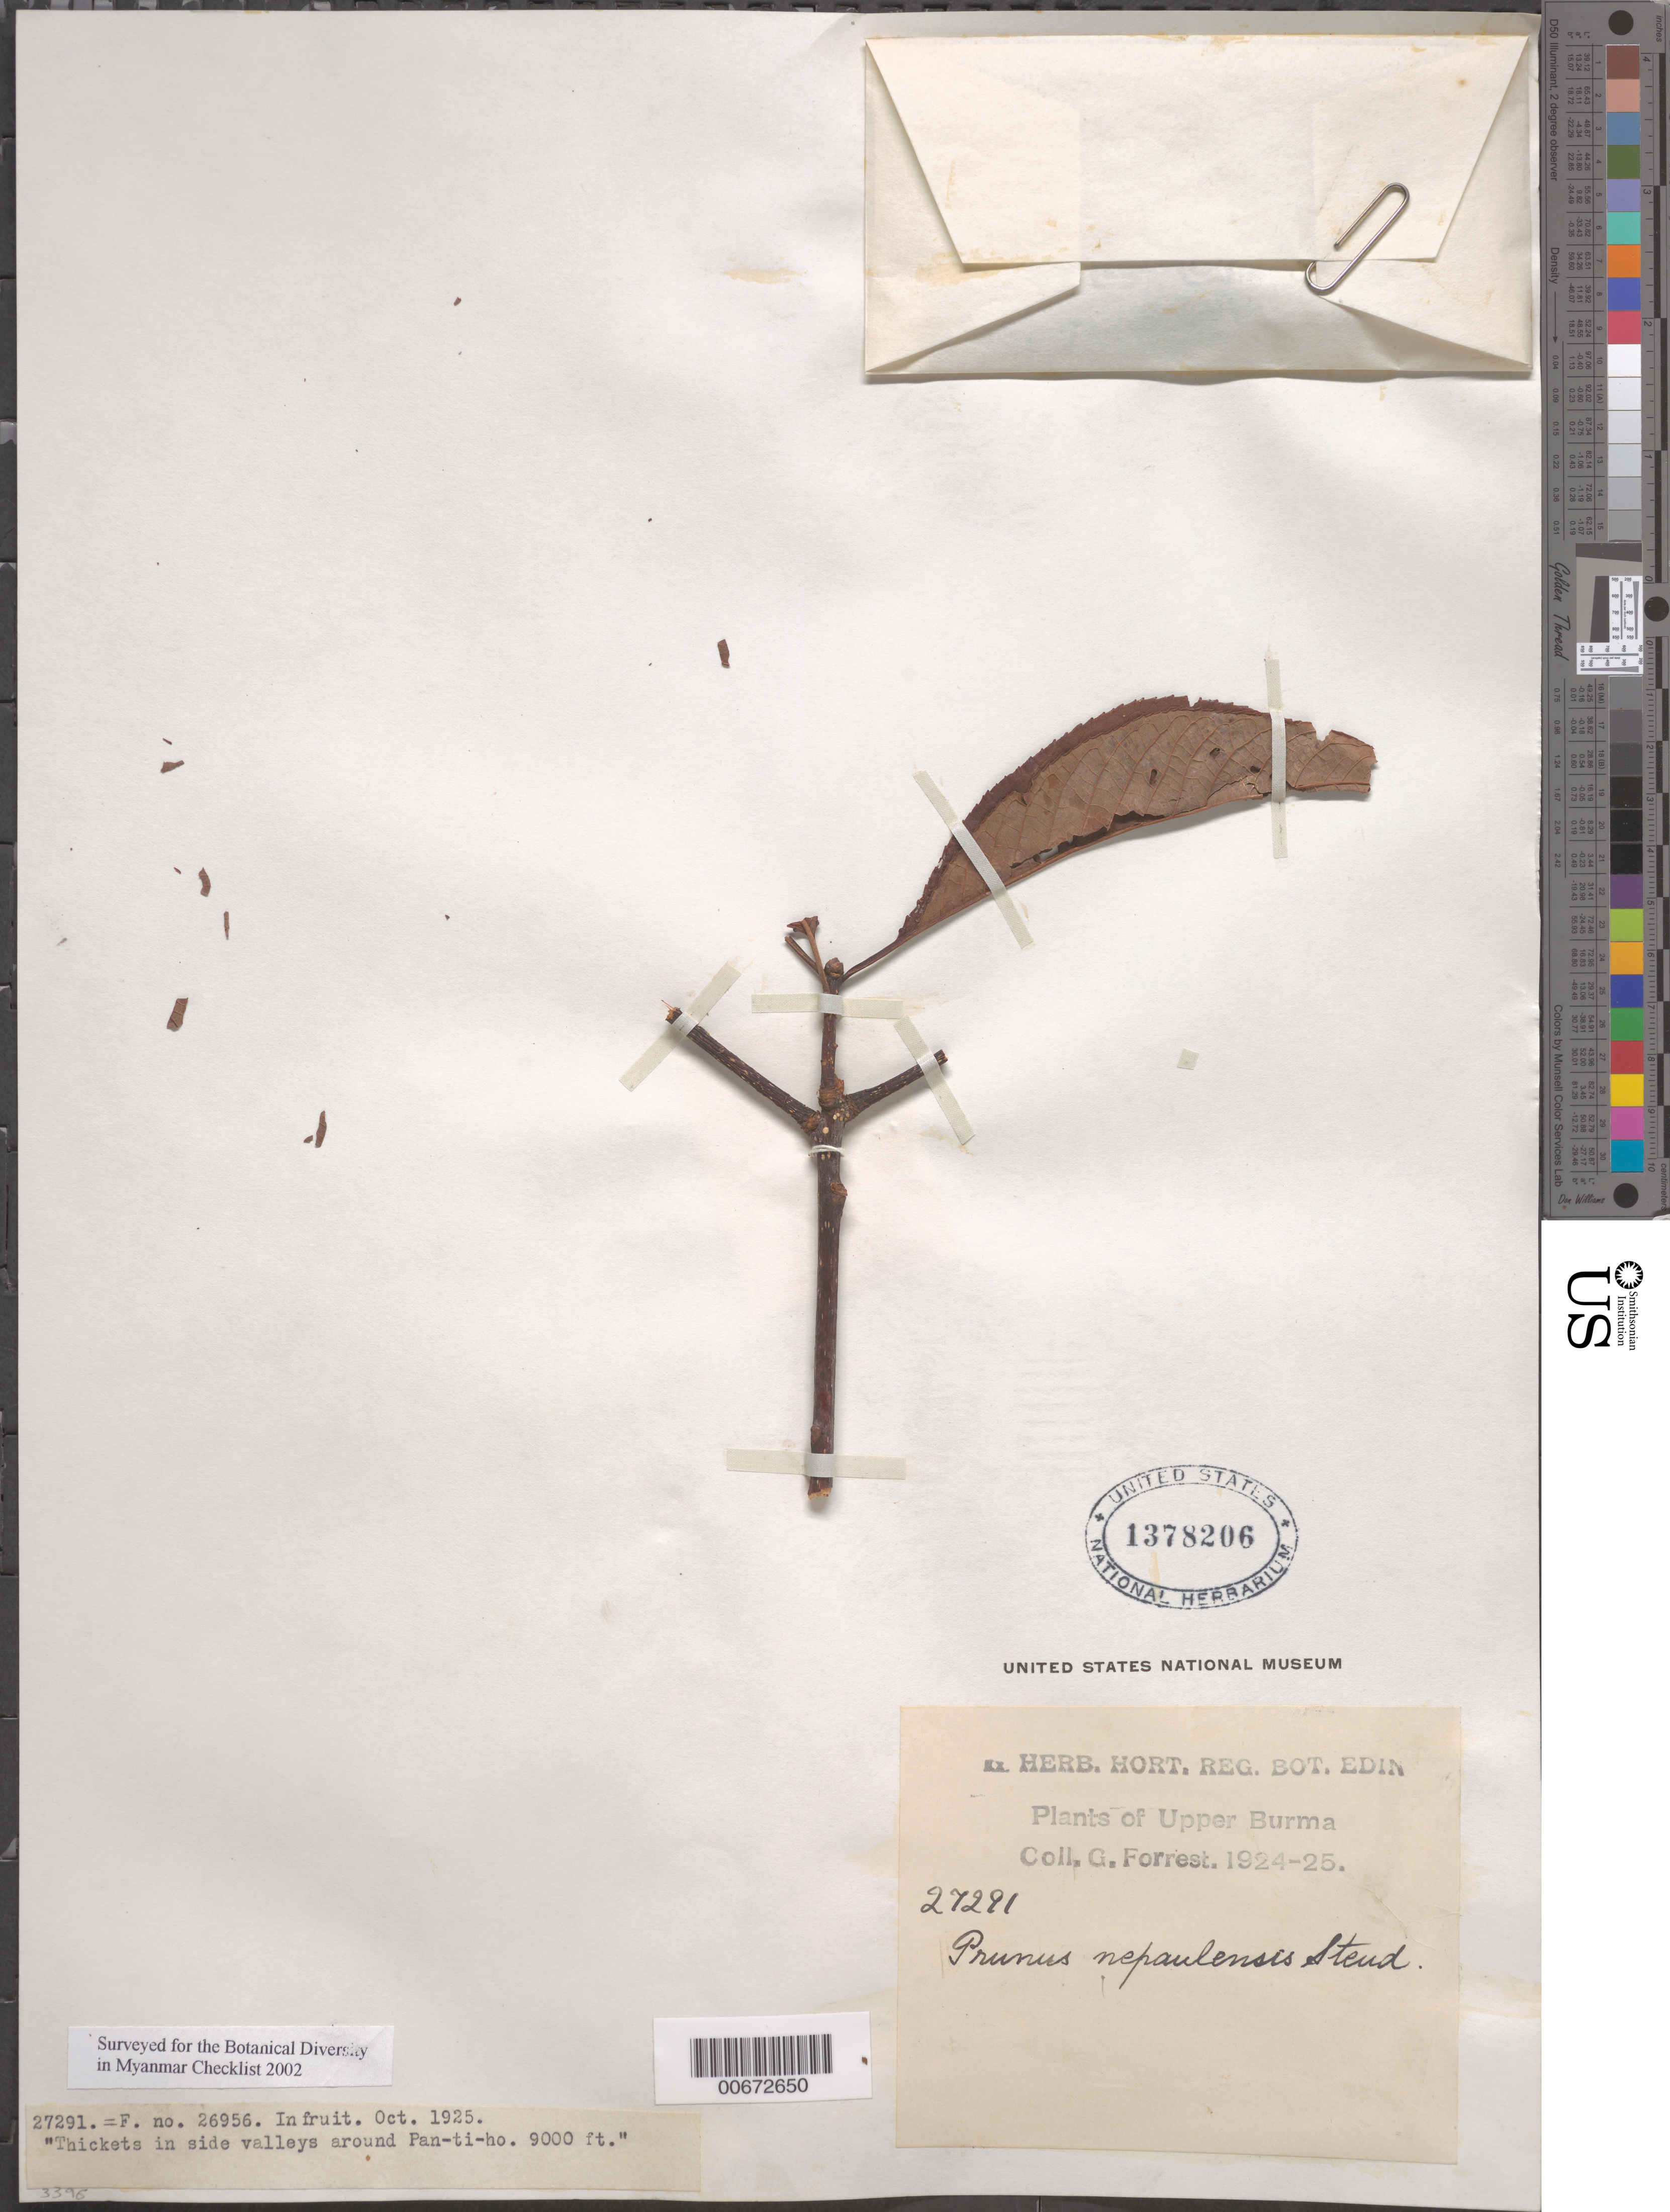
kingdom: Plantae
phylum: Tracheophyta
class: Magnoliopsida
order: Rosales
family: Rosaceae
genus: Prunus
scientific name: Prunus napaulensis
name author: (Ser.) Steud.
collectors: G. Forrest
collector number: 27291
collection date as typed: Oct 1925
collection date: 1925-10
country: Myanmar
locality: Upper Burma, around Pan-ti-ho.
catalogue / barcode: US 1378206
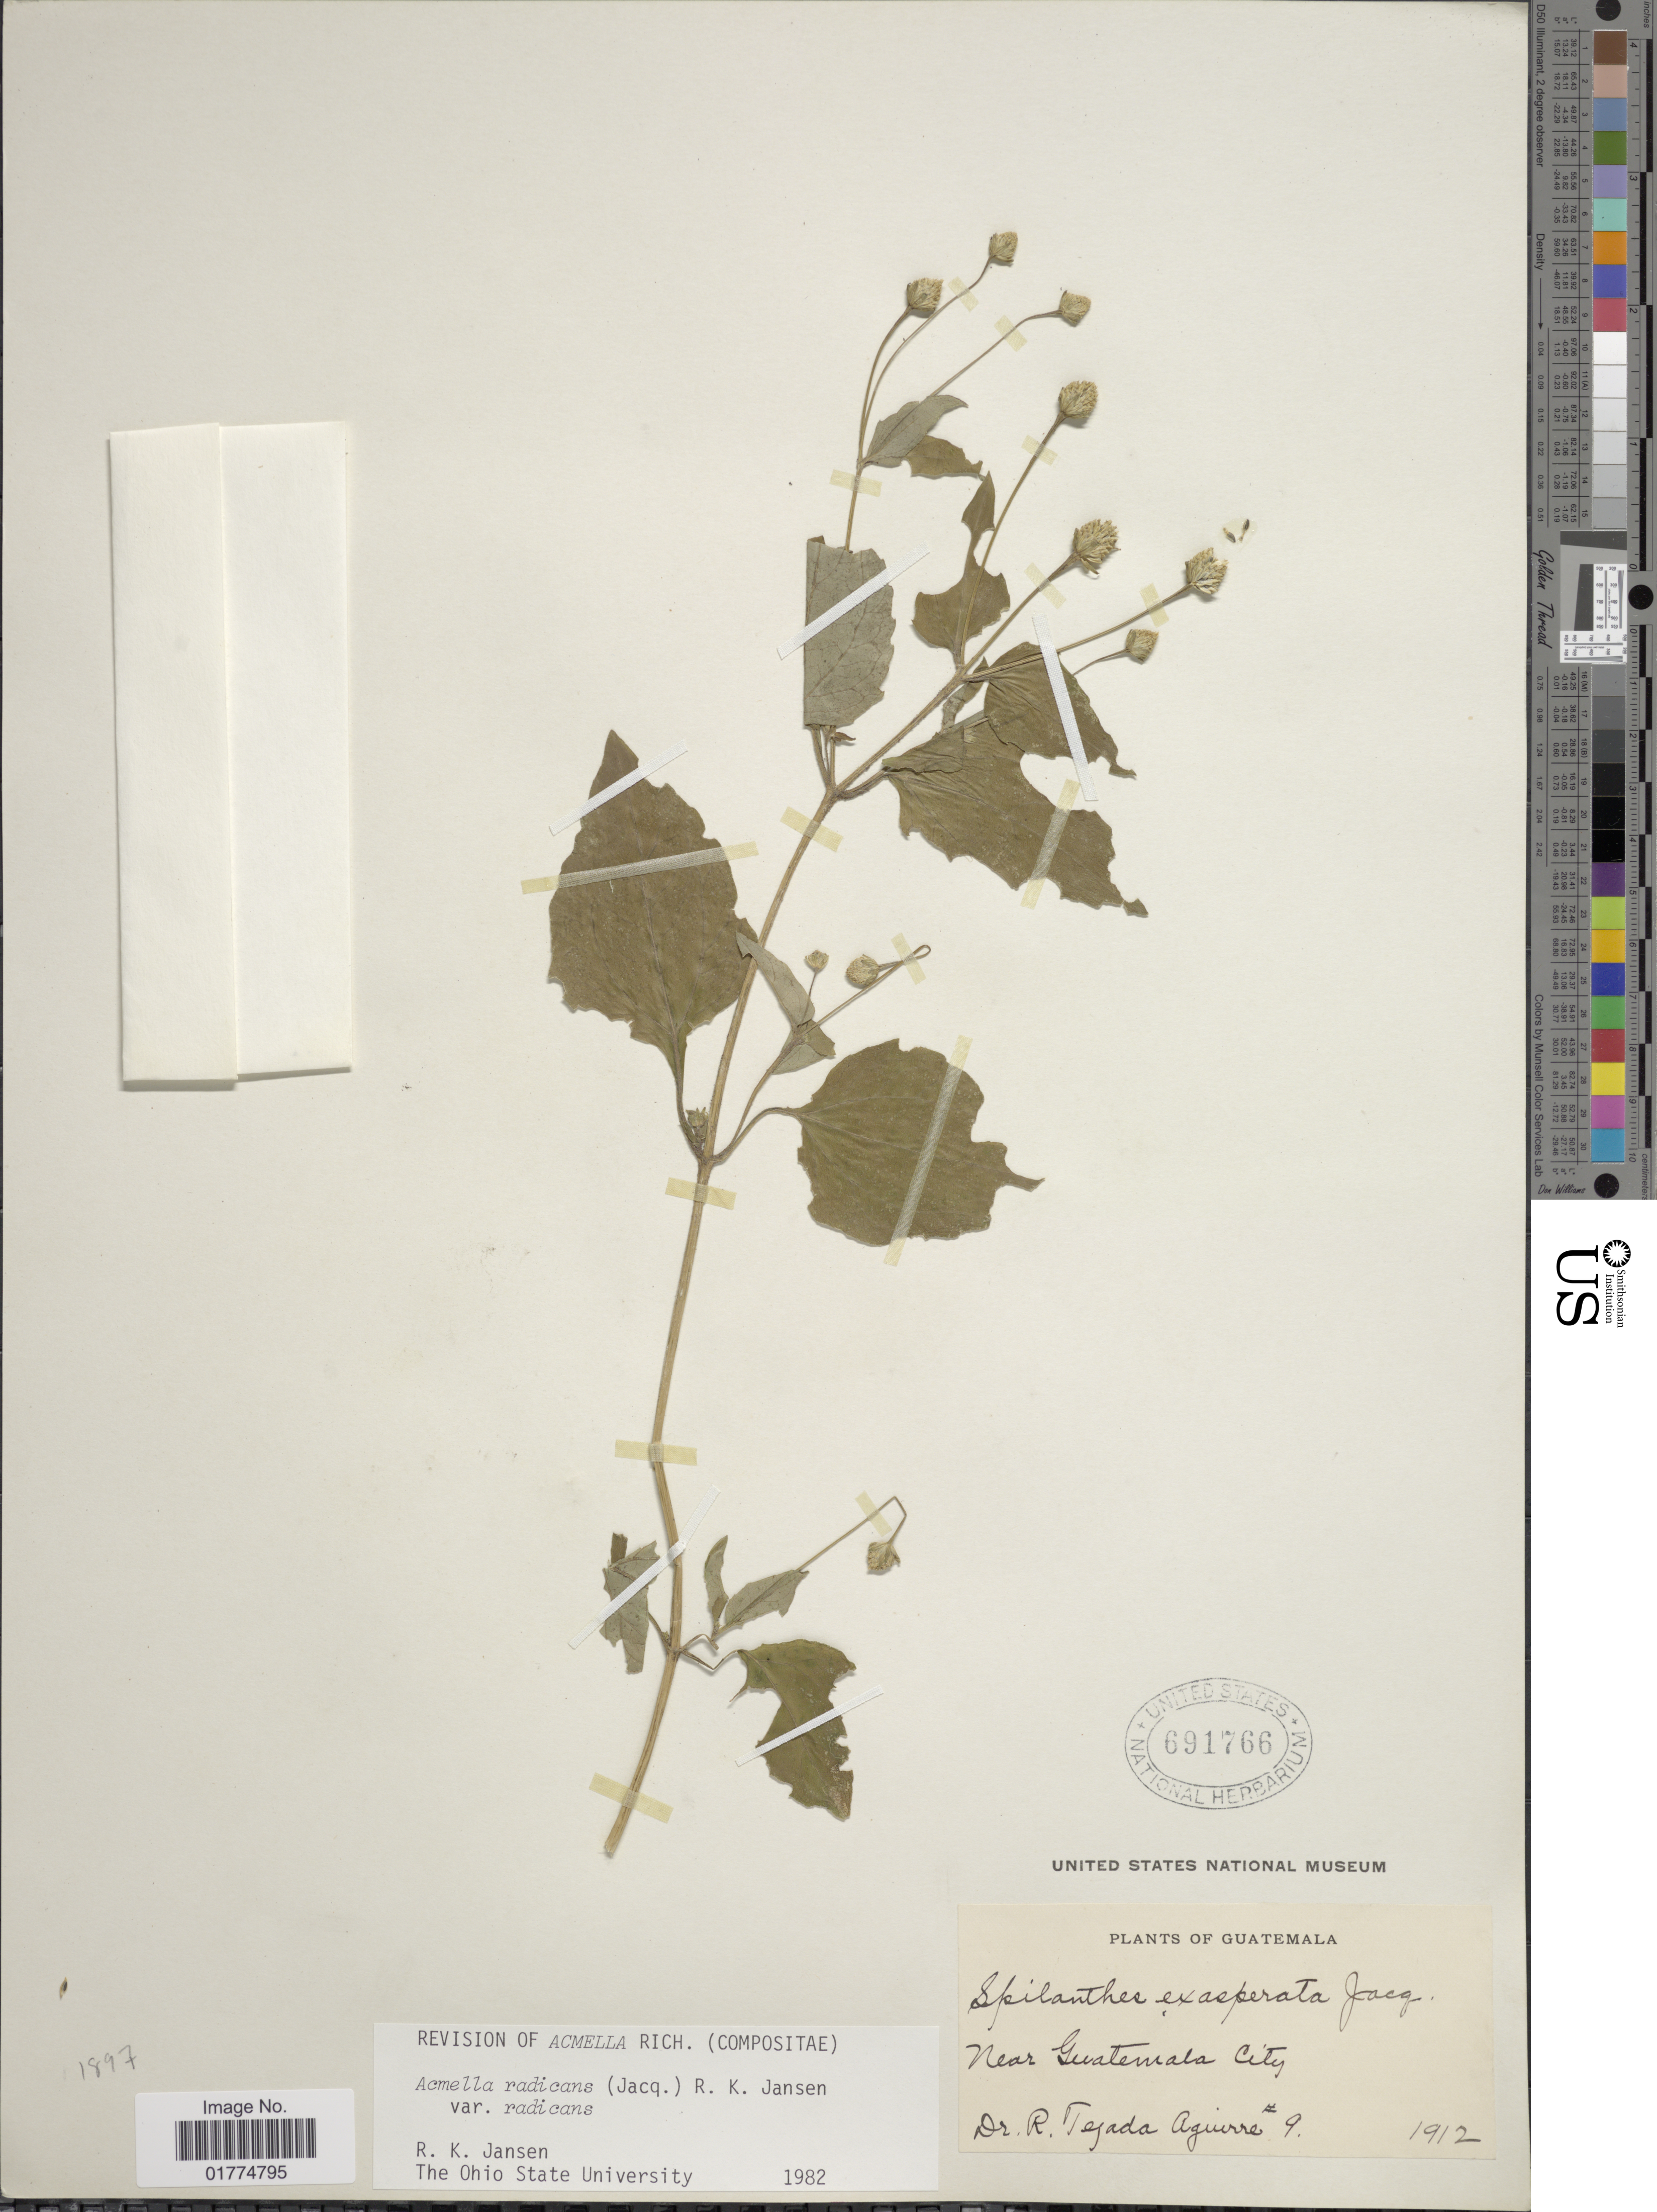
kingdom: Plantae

■ STATED TASK: Turn the items above into a Markdown table with two columns, Row and Line, giving each line its own numbered row. Omit blank lines and leave the pictures out.

■ RESULT OF THIS TASK:
| Row | Line |
|---|---|
| 1 | kingdom: Plantae |
| 2 | phylum: Tracheophyta |
| 3 | class: Magnoliopsida |
| 4 | order: Rosales |
| 5 | family: Rosaceae |
| 6 | genus: Prunus |
| 7 | scientific name: Prunus napaulensis |
| 8 | name author: (Ser.) Steud. |
| 9 | collectors: G. Forrest |
| 10 | collector number: 27291 |
| 11 | collection date as typed: Oct 1925 |
| 12 | collection date: 1925-10 |
| 13 | country: Myanmar |
| 14 | locality: Upper Burma, around Pan-ti-ho. |
| 15 | catalogue / barcode: US 1378206 |
| 16 | kingdom: Plantae |